Gather every line of the entries below that contains the word "total", copying each such line in full.

===

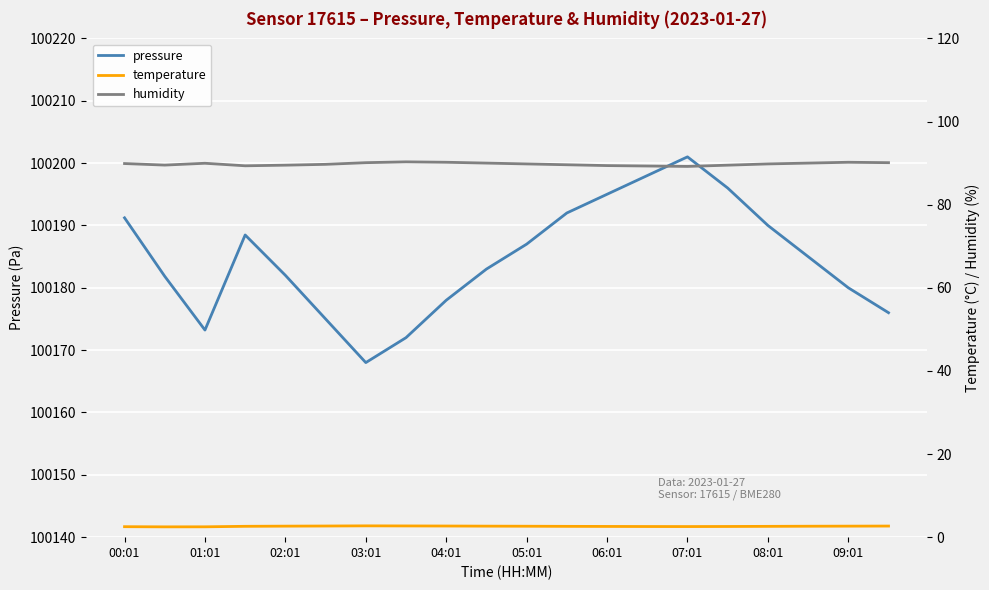

What is the minimum value for pressure?

100168.0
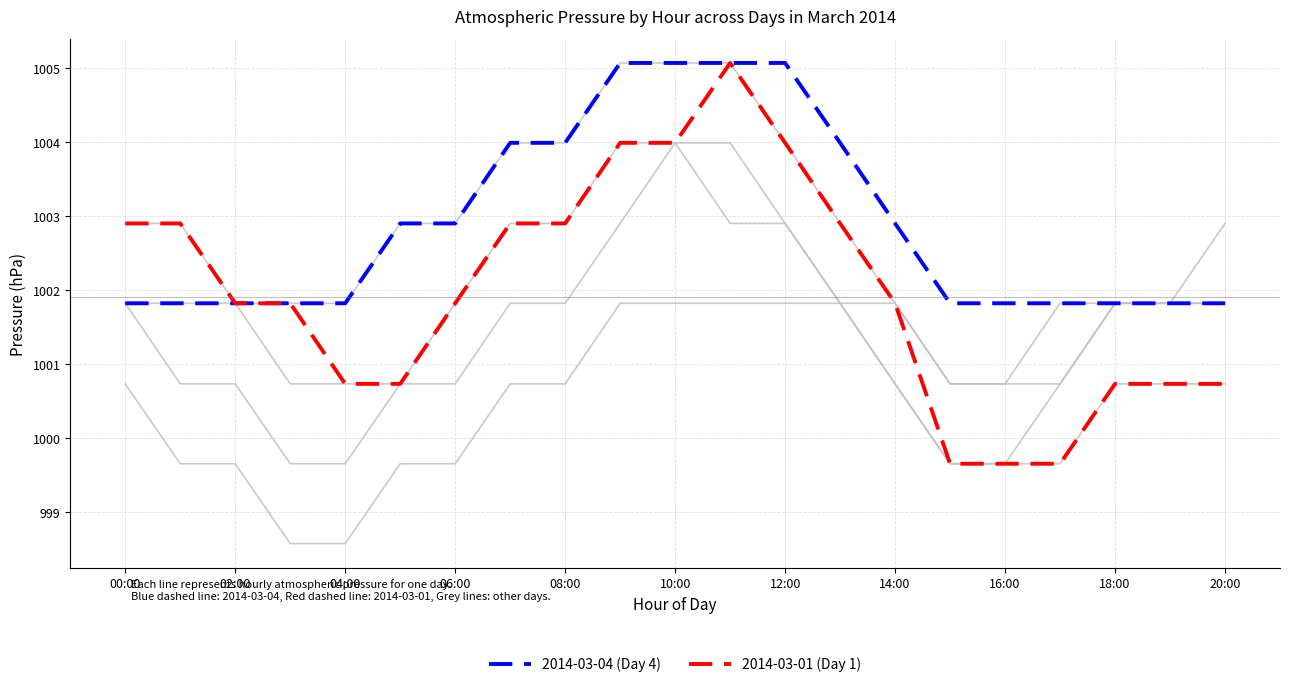

Is it true that 2014-03-04 (Day 4) equals 1001.8 at 18:00?

True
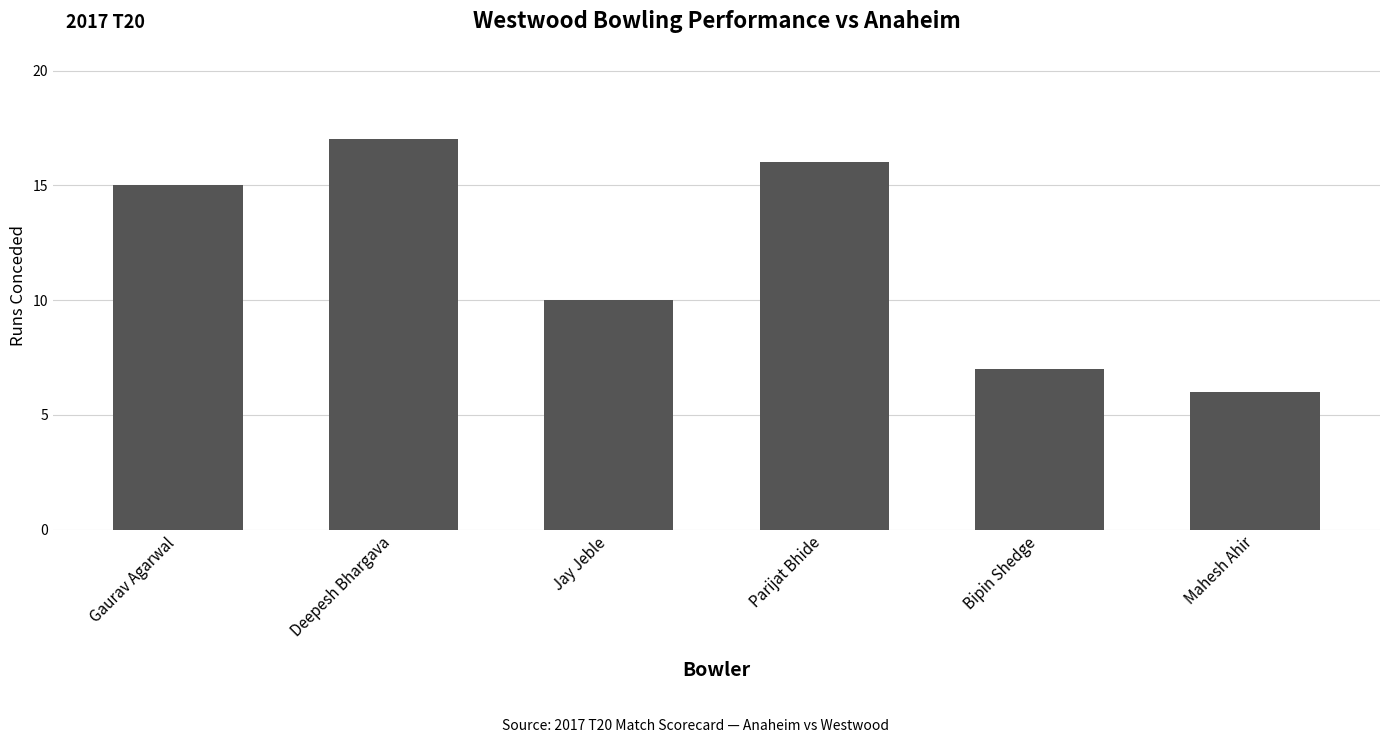

True or false: the data shows 2 at Jay Jeble.

False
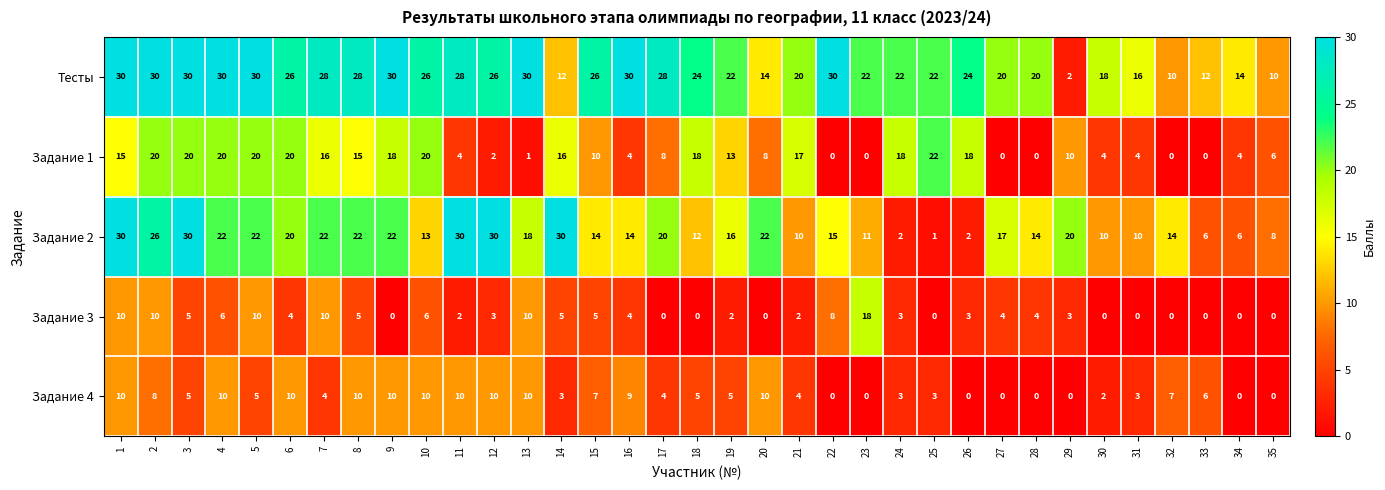

What is the total value across all series at 21?

53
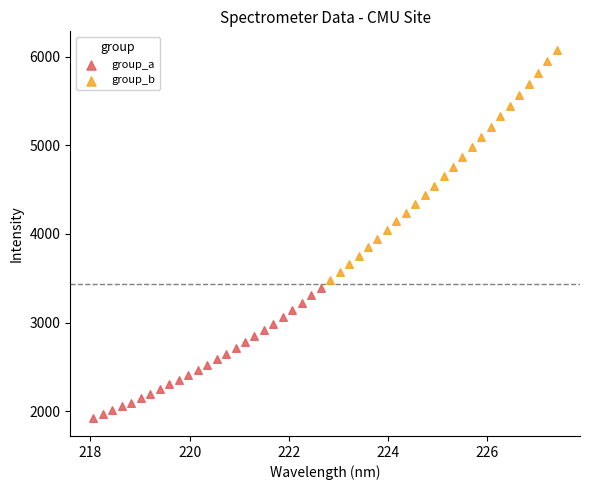

Which series contains the lowest Y value?

group_a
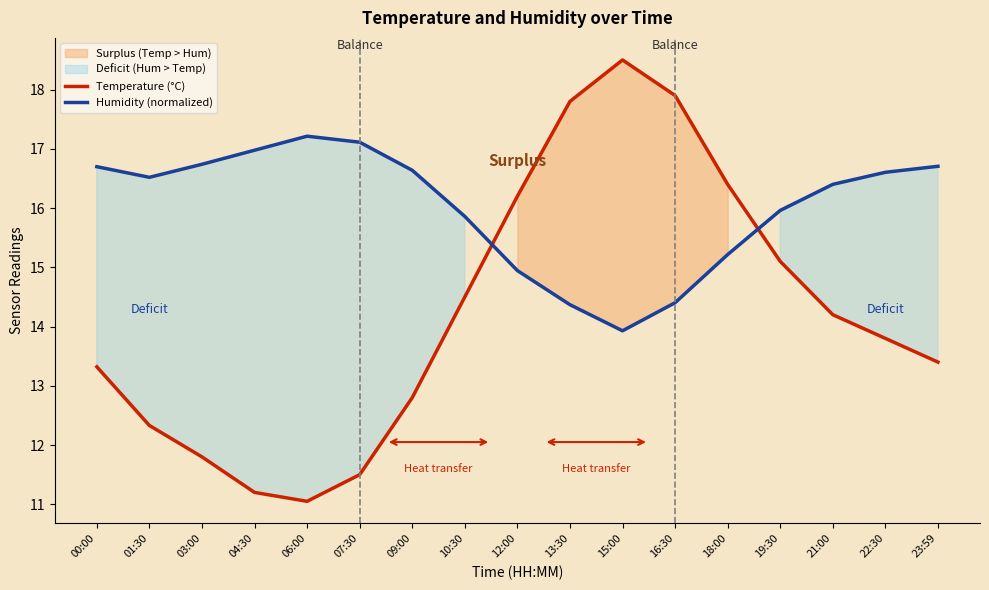

Does the chart have visible grid lines?

No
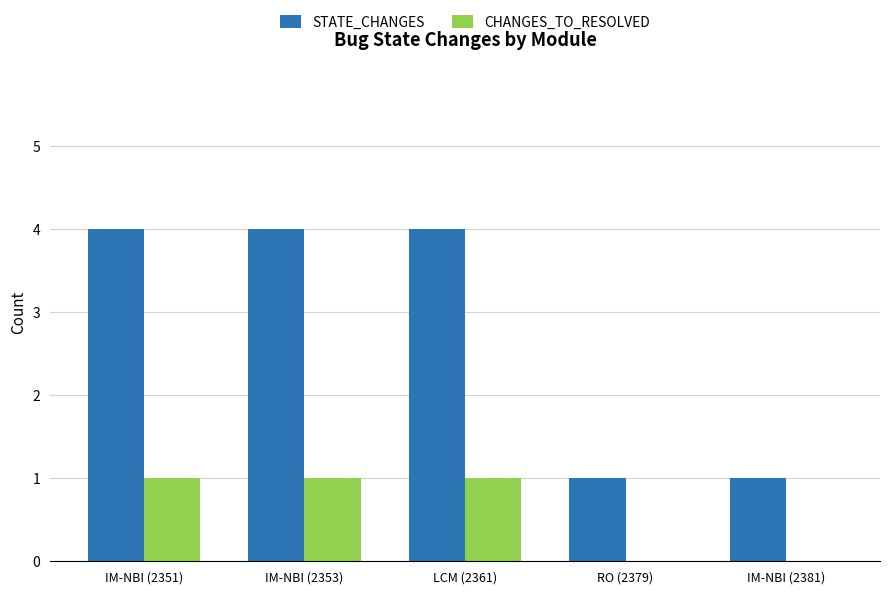

What is the total value across all series at LCM (2361)?

5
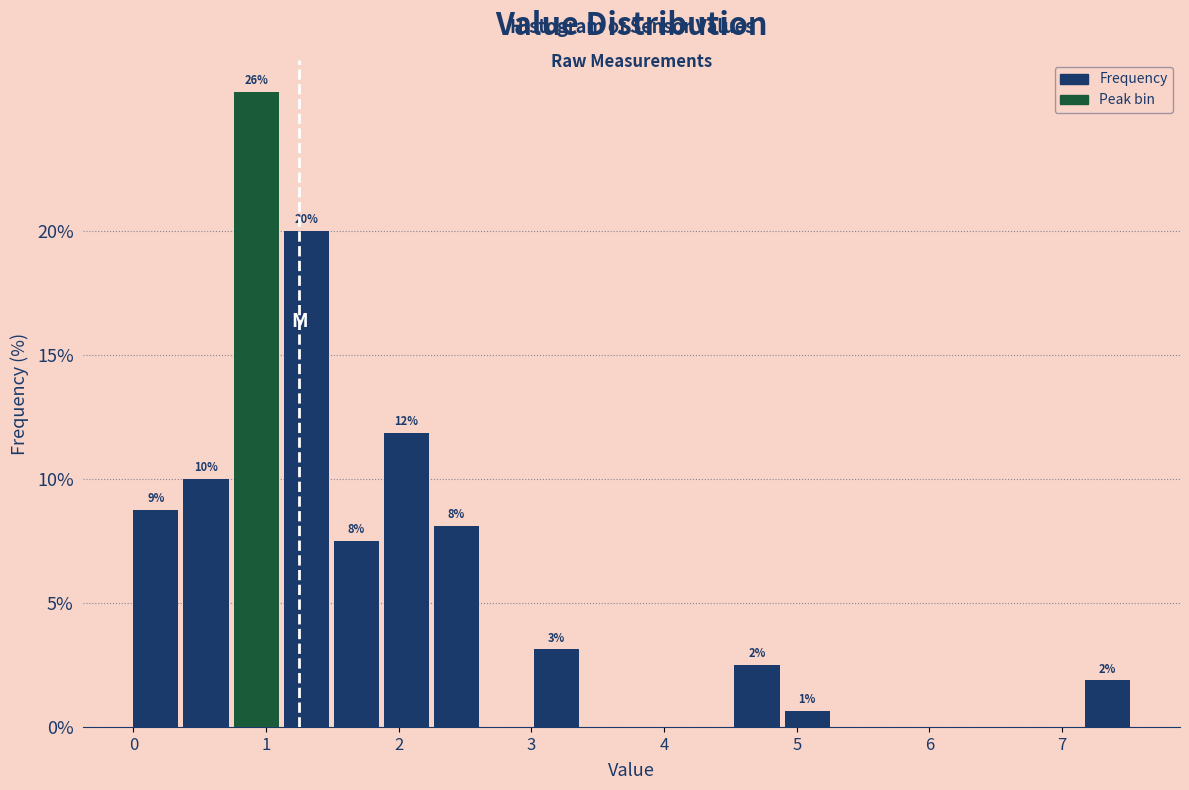

Around what value on the x-axis is the tallest bar? Give the approximate position of its centre, as read against the axis.

0.9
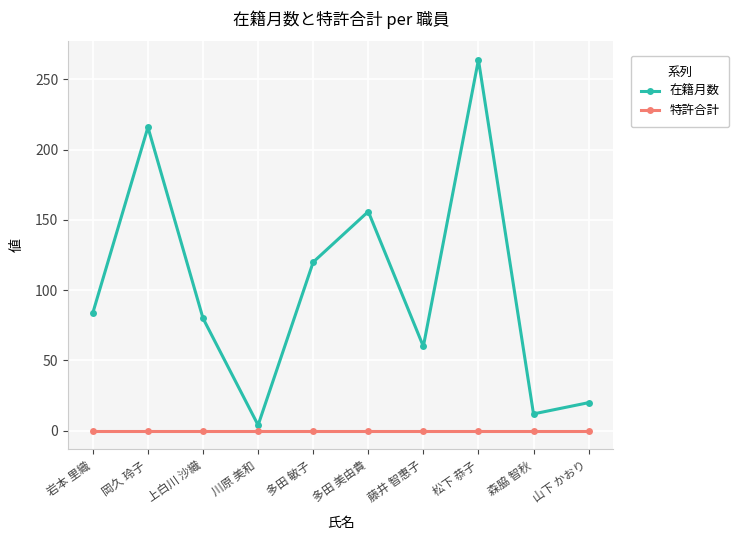

True or false: 在籍月数 has more than 0 interior local peaks.

True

===

▸ **REPLY TO THE EXERCISE**:
What is the total value across all series at 21?
What is the total value across all series at LCM (2361)?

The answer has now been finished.